Liberal arts college in San Quentin, California, U.S.

Mount Tamalpais College, formerly known as the Prison University Project, is a two year liberal arts college that offers an associate's degree program in Liberal Arts and intensive college preparatory courses in math and writing to mainline residents of San Quentin Rehabilitation Center. Courses are all taught on-site by volunteers, most of them graduate students, instructors, and faculty members from San Francisco Bay Area colleges and universities. Until 2020, the college was operated as an extension site of Patten University by the Prison University Project, a 501(c)(3) non-profit organization. All credits and degrees were issued by Patten. Since 2020, Mount Tamalpais College has issued its own credits and degrees as a Candidate for Accreditation by the Accrediting Commission for Community and Junior Colleges. The college achieved Initial Accreditation in January 2022.

In addition to its academic programs and support services for students, Mount Tamalpais College disseminates information on prison education to the public at large. From November 2007 to January 2008 it organized an exhibition at the San Francisco Public Library, including photographs by Heather Rowley of everyday scenes at San Quentin and essays by students in the College Program about their experiences; a similar exhibition on Alcatraz Island ran from June 1 to October 22, 2008. The Prison University Project received the National Humanities Medal from President Obama in September 2016.

== Background ==

The Prison University Project has its origins in the aftermath of the 1994 Violent Crime Control and Law Enforcement Act, which made it illegal for prisoners to receive Pell Grants, reducing the number of college degree-granting programs in United States prisons from its peak of over 350 to fewer than 10. The College Program at San Quentin was founded in fall of 1996, based entirely on volunteer teaching and organization. As the College Program expanded and efforts to raise funds increased, the Prison University Project was founded in 2003. It changed its name to Mount Tamalpais College in 2020.

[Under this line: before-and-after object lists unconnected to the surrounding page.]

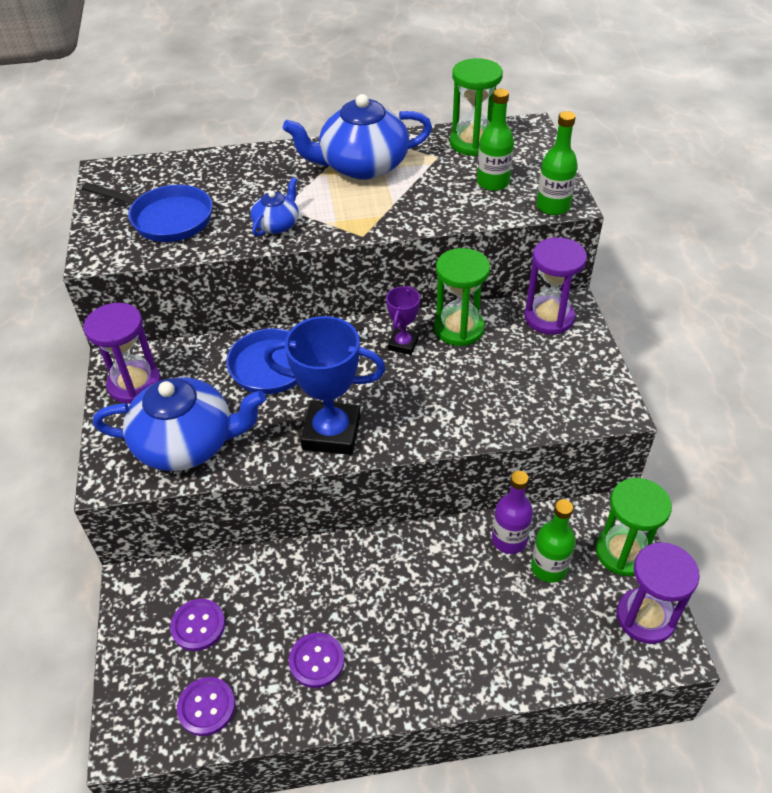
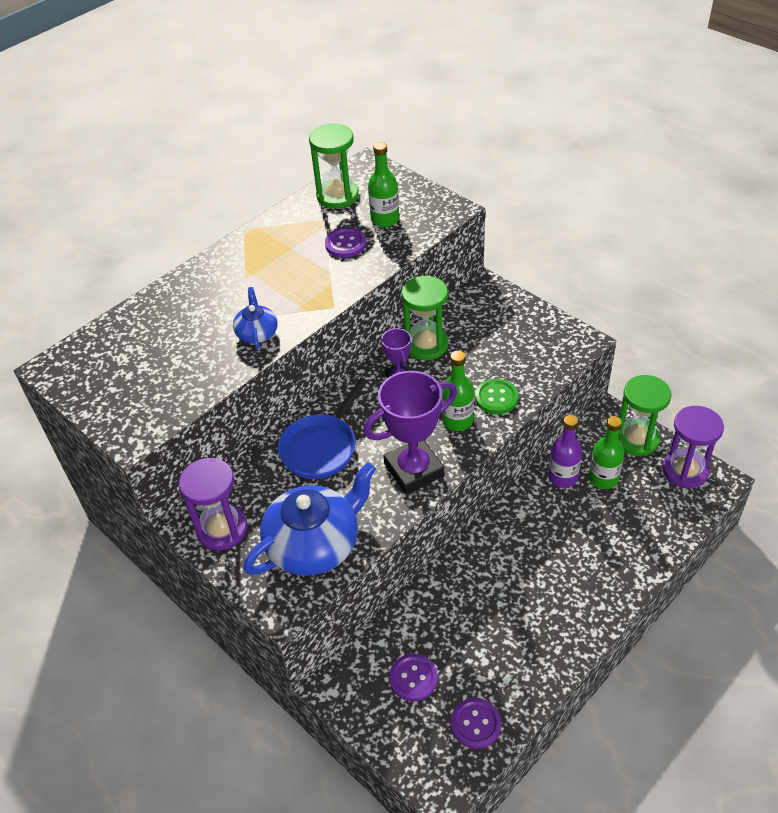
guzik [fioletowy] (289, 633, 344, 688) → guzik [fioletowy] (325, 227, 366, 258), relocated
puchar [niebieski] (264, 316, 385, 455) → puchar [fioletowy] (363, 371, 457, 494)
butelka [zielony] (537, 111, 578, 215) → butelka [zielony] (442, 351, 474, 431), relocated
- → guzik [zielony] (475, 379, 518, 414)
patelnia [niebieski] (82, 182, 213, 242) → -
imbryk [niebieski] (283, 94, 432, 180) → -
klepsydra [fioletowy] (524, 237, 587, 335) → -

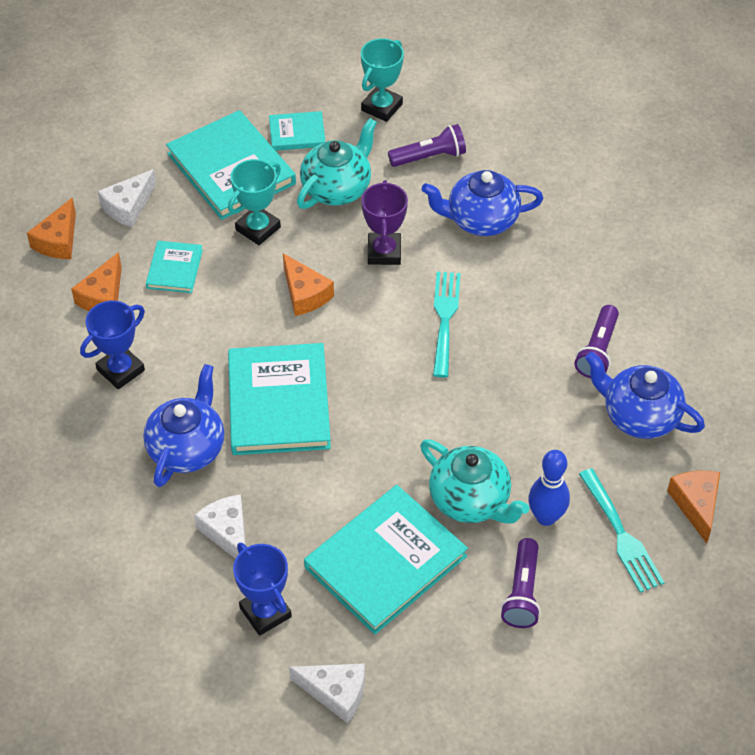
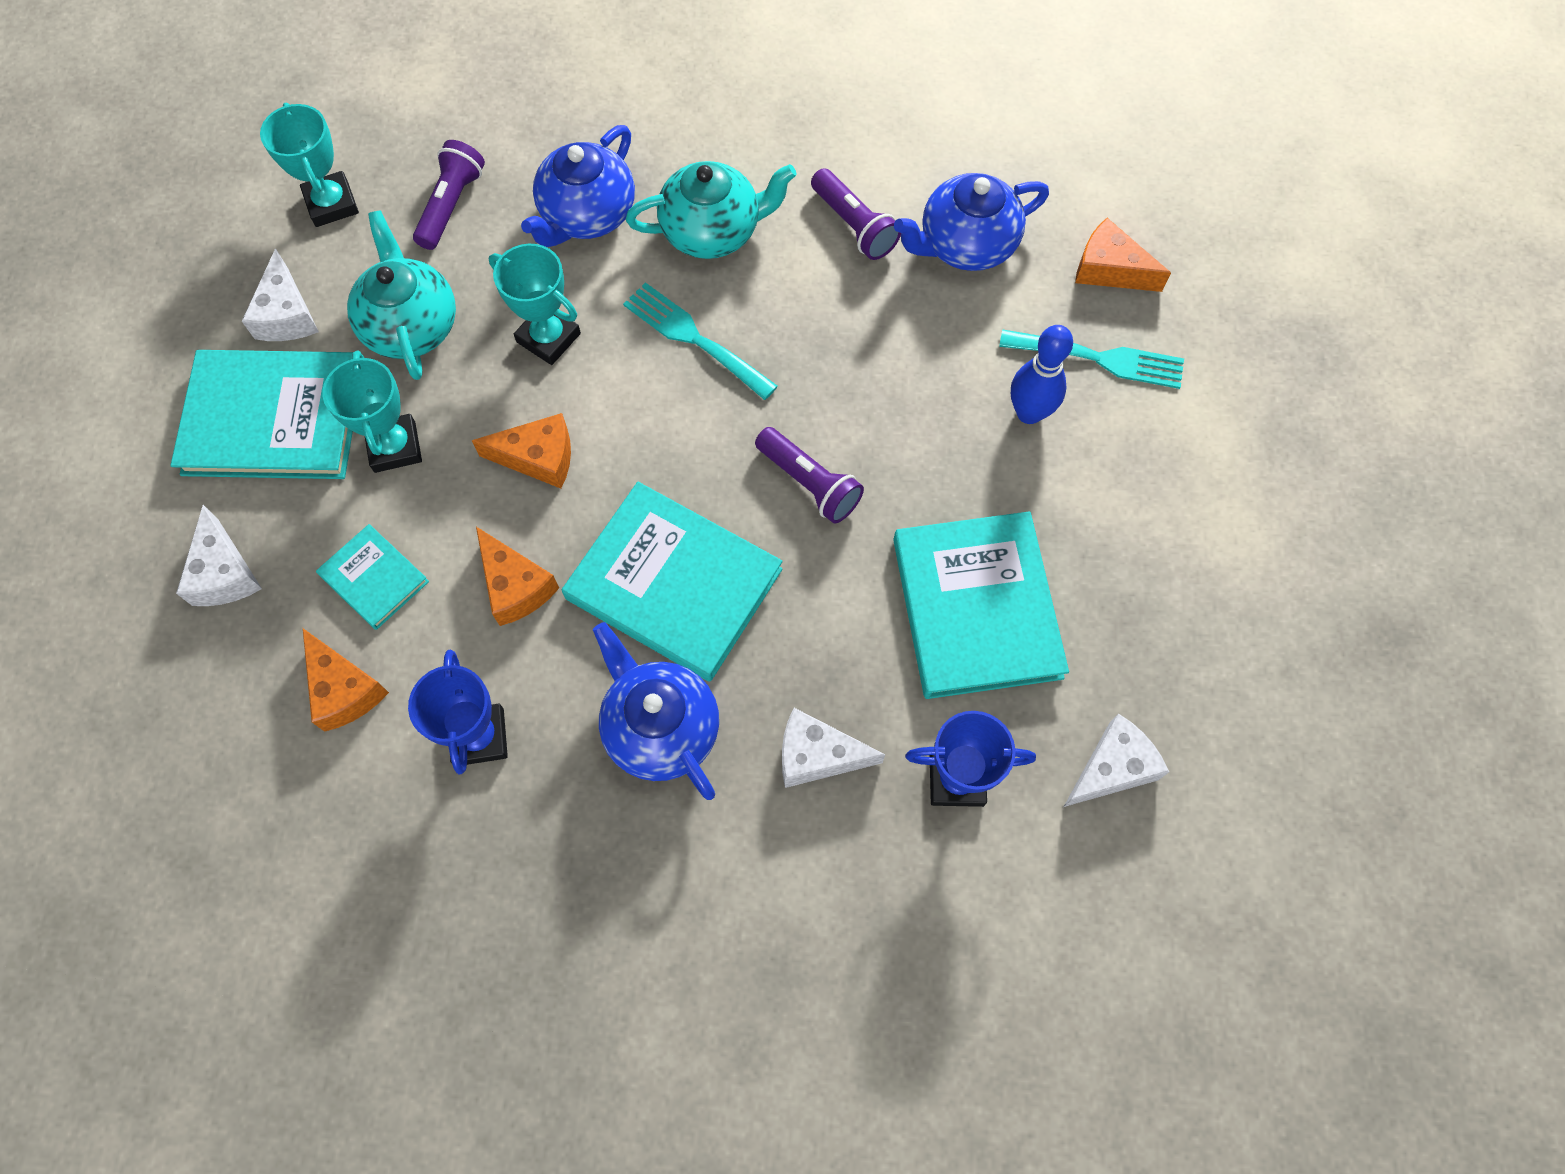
książka [turkusowy] (269, 111, 326, 151) → ser [biały] (242, 248, 319, 341)
ser [pomarańczowy] (27, 197, 76, 259) → ser [pomarańczowy] (476, 527, 559, 626), relocated
puchar [fioletowy] (361, 180, 408, 265) → puchar [turkusowy] (489, 244, 581, 365)
imbryk [turkusowy] (420, 439, 530, 524) → imbryk [turkusowy] (626, 161, 797, 259), relocated
latarka [fioletowy] (501, 538, 541, 628) → latarka [fioletowy] (755, 427, 864, 523), relocated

== The College Program at San Quentin ==

About 300 student inmates are enrolled in the College Program at San Quentin each semester. A high school diploma or its equivalent is required to participate, but most students nevertheless begin with the College Program's non-credit preparatory courses in Mathematics and English. Associate's degree course offerings have included Calculus, Biology, Environmental Science, Chemistry, English, and Composition. 20 courses are offered per semester. Most courses are worth 3 credits, with 60 being required for graduation. Courses are student centered and culturally responsive, and Mount Tamalpais College staff assists instructors and tutors in maintaining these practices through trainings, syllabus consultation, and semester-long support. Students pay no fees or tuition. All textbooks and school supplies are provided by the program and through donations from publishers. As of 2018, 162 men had completed their degrees at San Quentin.

The College Program has been cited by both instructors and student inmates, as well as corrections officers, as exerting a positive influence on the lives of participants and improving their chances of contributing productively to society upon their release. Prison officials and inmates believe that the program helps make the environment inside San Quentin safer, and inmates and their families say that the program has inspired inmates' children to better educate themselves and help break the cycle of intergenerational crime and incarceration.